The newsroom coffee tastes like burnt rubber and broken promises. My phone keeps buzzing with the same kind of alert that only hits when power gets caught with its hand in the grant drawer: the government blinked. Not with a press conference. Not with an apology. With a deadline that came and went, quietly, like a lobbyist slipping out of a hearing before the questions start landing.
This week, the Trump administration let the window close to ask the US Supreme Court to revive the NIH’s flat 15% cap on reimbursing universities and medical centers for so-called indirect costs of research. The cap is dead, at least in this lawsuit. And no, the people who tried to impose it are not suddenly going to respect public science. They are just going to look for a new host body.
What happened: the Supreme Court deadline passed
On February 7, 2025, NIH announced it would cap reimbursements for indirect costs at 15%, replacing negotiated rates that commonly run higher. The policy got sued immediately. A federal appeals court later upheld a permanent block, finding NIH’s move unlawful, including because of a long-running appropriations rider and because NIH ran roughshod over HHS regulations that require negotiated rates to be accepted absent a proper deviation process. Then the administration simply did not file a Supreme Court petition before the deadline. Door closed.
Translation: “indirect costs” are the lights, the locks, and the people
Translation: “Indirect costs” is the phrase that lets politicians cosplay as accountants while they set fire to the infrastructure that makes research possible.
These dollars pay for electricity that keeps freezers from thawing. Compliance staff that protects human subjects. Techs who keep instruments calibrated. Cybersecurity that keeps patient data from being sold like loose cigarettes. Calling it “overhead” is like calling brakes “optional accessories.”
And the government’s own brag sheet tells you the size of the cut. The First Circuit opinion notes NIH publicly touted more than $4 billion a year in “savings” from the cap. That is not trimming fat. That is a planned amputation.
Here is the mechanism: sabotage the commons, then sell the cure
Here is the mechanism: you kneecap the public pipeline, then point at the wobbling and call it “inefficient.” Then you invite private capital to “modernize” what you just damaged on purpose.
If you cap indirects, you do not just hurt Harvard.

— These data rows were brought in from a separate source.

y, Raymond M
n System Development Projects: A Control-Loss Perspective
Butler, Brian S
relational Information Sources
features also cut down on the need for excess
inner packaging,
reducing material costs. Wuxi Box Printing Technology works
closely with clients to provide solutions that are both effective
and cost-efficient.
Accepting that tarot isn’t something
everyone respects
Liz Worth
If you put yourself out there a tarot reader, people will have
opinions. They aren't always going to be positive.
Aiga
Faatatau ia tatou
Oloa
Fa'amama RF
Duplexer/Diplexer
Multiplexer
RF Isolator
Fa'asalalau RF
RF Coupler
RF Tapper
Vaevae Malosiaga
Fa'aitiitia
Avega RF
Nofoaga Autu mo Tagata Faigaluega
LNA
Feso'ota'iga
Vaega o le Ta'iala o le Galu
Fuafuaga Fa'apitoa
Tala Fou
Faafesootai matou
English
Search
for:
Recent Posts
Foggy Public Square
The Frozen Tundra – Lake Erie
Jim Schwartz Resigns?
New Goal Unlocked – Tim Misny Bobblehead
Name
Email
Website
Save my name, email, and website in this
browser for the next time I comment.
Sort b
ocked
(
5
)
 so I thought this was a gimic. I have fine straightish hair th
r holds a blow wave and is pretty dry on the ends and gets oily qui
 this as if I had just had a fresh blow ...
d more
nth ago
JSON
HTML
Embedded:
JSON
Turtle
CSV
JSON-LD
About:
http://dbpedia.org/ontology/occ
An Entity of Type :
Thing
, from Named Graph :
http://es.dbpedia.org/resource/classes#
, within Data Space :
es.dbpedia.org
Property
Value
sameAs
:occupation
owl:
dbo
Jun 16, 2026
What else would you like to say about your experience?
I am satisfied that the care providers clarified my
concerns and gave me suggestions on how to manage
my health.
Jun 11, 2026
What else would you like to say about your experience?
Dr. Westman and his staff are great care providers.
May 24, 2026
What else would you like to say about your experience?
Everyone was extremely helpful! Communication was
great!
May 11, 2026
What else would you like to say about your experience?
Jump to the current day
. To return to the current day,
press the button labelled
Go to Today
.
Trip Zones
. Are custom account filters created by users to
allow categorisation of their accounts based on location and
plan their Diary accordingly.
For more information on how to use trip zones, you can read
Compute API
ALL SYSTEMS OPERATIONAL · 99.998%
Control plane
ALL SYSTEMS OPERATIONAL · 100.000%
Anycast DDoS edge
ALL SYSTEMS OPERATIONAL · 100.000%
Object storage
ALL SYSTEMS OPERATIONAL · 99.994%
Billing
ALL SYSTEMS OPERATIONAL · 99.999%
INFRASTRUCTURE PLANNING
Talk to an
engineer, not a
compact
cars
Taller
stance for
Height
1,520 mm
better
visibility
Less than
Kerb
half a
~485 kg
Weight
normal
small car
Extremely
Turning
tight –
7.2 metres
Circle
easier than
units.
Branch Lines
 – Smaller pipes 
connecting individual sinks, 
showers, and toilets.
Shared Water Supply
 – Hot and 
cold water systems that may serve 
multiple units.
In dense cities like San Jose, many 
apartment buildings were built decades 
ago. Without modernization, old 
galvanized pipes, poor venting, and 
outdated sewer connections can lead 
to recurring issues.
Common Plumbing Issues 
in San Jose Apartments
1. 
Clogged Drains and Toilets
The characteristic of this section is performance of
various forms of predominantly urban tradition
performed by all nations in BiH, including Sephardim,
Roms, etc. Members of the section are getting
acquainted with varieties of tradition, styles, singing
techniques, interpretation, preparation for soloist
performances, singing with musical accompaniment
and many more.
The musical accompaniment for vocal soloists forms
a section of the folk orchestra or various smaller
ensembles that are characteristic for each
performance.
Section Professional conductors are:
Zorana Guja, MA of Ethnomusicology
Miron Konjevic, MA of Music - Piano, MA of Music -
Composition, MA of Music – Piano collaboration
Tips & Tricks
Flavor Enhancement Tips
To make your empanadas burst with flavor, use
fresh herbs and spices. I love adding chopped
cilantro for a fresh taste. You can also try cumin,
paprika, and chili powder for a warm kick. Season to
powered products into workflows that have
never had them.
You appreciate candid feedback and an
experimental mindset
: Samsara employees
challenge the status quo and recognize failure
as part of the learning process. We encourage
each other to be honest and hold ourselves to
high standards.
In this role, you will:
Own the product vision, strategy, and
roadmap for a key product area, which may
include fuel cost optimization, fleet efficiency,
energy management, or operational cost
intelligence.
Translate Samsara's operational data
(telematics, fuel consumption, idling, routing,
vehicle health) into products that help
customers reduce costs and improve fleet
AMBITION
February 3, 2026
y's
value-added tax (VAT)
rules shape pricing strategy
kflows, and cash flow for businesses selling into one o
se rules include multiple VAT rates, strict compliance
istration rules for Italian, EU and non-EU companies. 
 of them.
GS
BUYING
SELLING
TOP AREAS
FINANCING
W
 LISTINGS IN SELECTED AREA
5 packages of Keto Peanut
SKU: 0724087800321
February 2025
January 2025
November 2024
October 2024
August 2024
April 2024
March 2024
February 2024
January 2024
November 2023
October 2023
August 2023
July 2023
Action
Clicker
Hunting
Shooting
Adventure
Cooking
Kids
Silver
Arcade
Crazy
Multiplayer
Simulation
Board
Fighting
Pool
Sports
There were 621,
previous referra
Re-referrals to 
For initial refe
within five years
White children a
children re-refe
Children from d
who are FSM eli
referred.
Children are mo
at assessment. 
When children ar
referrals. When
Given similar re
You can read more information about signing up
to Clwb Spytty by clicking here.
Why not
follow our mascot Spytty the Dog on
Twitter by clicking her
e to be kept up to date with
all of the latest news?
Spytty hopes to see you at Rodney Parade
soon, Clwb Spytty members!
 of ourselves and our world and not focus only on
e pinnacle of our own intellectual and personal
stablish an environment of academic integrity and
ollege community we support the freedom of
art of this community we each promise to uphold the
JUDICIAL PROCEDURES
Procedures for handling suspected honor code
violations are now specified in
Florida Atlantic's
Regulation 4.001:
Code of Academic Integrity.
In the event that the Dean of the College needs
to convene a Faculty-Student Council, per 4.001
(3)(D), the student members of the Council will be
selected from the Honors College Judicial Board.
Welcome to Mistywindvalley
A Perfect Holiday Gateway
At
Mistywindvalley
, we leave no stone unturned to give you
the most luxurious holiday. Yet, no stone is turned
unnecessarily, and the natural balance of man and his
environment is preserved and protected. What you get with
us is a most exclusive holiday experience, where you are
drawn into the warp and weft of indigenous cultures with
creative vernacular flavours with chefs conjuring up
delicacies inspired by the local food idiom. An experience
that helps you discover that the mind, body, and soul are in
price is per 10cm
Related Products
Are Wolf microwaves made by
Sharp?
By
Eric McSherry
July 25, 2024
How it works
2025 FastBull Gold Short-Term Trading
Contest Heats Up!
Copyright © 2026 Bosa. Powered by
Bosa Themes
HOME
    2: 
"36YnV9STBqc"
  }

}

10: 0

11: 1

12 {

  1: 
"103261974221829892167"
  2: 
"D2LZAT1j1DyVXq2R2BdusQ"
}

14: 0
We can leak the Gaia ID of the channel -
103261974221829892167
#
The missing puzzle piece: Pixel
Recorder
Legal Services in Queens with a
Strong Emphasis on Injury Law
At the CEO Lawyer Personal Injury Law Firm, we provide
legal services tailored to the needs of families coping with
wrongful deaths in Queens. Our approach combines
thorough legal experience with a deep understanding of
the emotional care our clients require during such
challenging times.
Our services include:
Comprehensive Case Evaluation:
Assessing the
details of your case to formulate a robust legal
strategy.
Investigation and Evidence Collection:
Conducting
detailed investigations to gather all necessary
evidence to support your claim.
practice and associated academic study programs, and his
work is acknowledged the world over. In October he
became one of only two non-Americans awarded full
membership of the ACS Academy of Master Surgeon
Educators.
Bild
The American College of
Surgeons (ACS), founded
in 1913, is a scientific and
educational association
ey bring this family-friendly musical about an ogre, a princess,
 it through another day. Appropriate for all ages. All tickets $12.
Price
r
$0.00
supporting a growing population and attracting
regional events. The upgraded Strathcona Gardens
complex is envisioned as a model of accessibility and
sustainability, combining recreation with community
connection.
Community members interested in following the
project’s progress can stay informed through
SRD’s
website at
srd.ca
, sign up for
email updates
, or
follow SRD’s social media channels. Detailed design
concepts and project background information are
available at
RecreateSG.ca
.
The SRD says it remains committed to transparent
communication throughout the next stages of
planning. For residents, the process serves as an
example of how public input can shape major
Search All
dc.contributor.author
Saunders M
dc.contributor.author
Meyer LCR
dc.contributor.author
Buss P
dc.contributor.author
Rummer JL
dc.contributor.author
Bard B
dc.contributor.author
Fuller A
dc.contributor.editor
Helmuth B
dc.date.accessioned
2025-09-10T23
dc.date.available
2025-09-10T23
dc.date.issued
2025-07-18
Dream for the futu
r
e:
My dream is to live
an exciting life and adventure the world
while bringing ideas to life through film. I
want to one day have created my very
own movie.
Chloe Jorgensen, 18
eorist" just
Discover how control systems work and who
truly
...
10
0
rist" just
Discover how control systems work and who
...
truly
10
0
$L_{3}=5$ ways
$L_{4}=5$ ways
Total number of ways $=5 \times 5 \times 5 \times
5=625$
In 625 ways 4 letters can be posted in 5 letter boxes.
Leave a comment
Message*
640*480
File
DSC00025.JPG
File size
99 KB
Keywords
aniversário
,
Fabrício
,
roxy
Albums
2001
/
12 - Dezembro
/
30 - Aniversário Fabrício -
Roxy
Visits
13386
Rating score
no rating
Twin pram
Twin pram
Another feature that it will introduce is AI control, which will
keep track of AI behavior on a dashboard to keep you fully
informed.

You hit state university medical centers, regional cancer centers running trials, and public health labs that sequence outbreaks. You squeeze graduate students and postdocs who already keep the engine running while being paid like a rounding error.
Follow the money: costs shift down, control shifts up
Follow the money: the cap would have shifted costs off the federal ledger and onto institutions, workers, students, and patients. That turns federally funded science into an unfunded mandate. When budgets blow up, you get hiring freezes, delayed maintenance, and soft privatization.
And the retreat now? No “we were wrong.” Just silence. C&EN reports the White House and DOJ did not respond to requests for comment. Silence is a strategy when you want the heat to die down but the agenda to survive.
The quiet part: it was also a loyalty test
The quiet part: when funding can be yanked by administrative fiat, institutions start self-censoring. They pick “safer” topics. They learn the new rules without anyone writing them down.
Today, the cap is blocked. Good. Take the win like a receipt, not a bedtime story. Demand oversight, audits, and hearings where officials explain who drafted the cap, who lobbied for it, and what pressure got applied. Because if they cannot kill research by cap, they will try it by conditions, gag rules, and budget starvation.